• [RECORDS FOR PROCESSING]
>>>>>
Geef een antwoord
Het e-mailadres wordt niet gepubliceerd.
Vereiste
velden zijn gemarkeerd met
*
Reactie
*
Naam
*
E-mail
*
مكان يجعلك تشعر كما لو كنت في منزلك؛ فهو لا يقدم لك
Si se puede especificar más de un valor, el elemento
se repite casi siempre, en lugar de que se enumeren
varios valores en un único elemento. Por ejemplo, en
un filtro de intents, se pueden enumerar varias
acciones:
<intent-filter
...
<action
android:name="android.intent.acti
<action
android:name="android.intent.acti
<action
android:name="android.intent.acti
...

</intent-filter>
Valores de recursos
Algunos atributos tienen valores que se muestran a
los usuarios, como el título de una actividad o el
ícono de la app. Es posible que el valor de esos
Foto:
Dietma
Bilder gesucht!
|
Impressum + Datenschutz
<<<<<
• [WORK ITEM]
Copy out each line of the records where the word "elemento" appears.

• [SOLUTION FOR THIS TASK]
Si se puede especificar más de un valor, el elemento
varios valores en un único elemento. Por ejemplo, en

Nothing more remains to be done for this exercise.